Re: [PATCH 0/24] make atomic_read() behave consistently across all architectures
From: Satyam Sharma <hidden>
Date: 2007-08-17 06:14:15
Also in:
linux-arch, lkml
On Fri, 17 Aug 2007, Herbert Xu wrote:
On Fri, Aug 17, 2007 at 01:43:27PM +1000, Paul Mackerras wrote:quoted
The cost of doing so seems to me to be well down in the noise - 44 bytes of extra kernel text on a ppc64 G5 config, and I don't believe the extra few cycles for the occasional extra load would be measurable (they should all hit in the L1 dcache). I don't mind if x86[-64] have atomic_read/set be nonvolatile and find all the missing barriers, but for now on powerpc, I think that not having to find those missing barriers is worth the 0.00076% increase in kernel text size.BTW, the sort of missing barriers that triggered this thread aren't that subtle. It'll result in a simple lock-up if the loop condition holds upon entry. At which point it's fairly straightforward to find the culprit.

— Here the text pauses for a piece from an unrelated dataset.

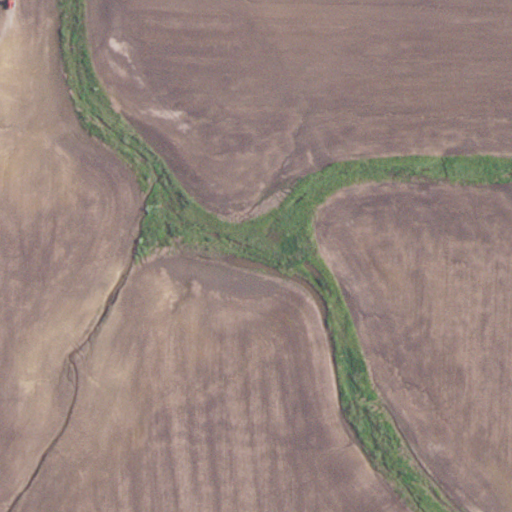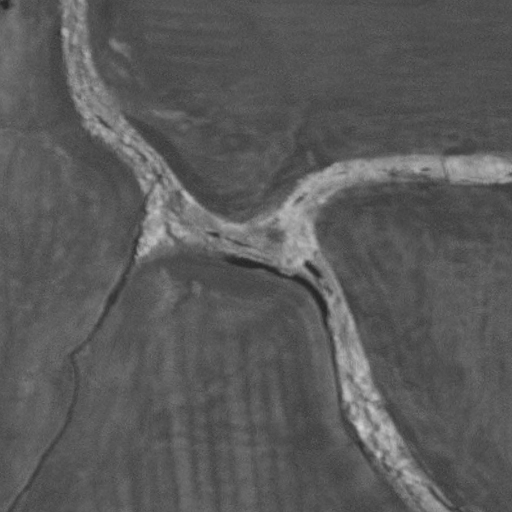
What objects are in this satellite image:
road: (8, 24)
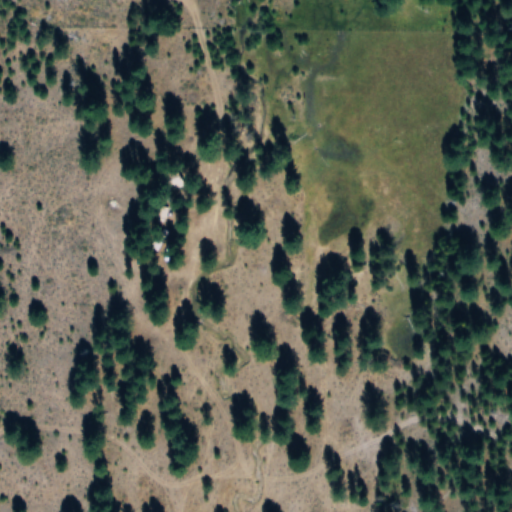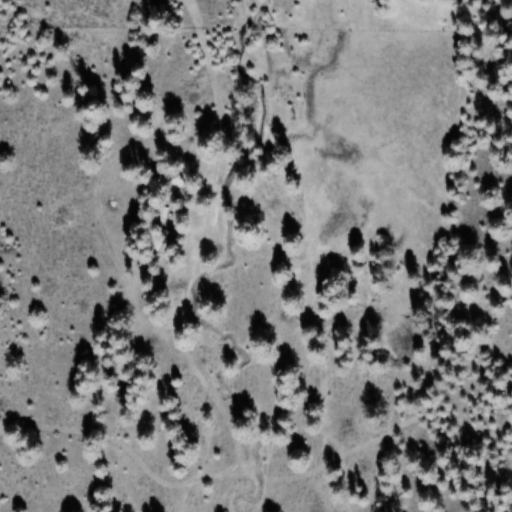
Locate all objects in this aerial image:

Not necessarily. A barrier-less buggy code such as below: atomic_set(&v, 0); ... /* some initial code */ while (atomic_read(&v)) ; ... /* code that MUST NOT be executed unless v becomes non-zero */ (where v->counter is has no volatile access semantics) could be generated by the compiler to simply *elid* or *do away* with the loop itself, thereby making the: "/* code that MUST NOT be executed unless v becomes non-zero */" to be executed even when v is zero! That is subtle indeed, and causes no hard lockups. Granted, the above IS buggy code. But, the stated objective is to avoid heisenbugs. And we have driver / subsystem maintainers such as Stefan coming up and admitting that often a lot of code that's written to use atomic_read() does assume the read will not be elided by the compiler. See, I agree, "volatility" semantics != what we often want. However, if what we want is compiler barrier, for only the object under consideration, "volatility" semantics aren't really "nonsensical" or anything.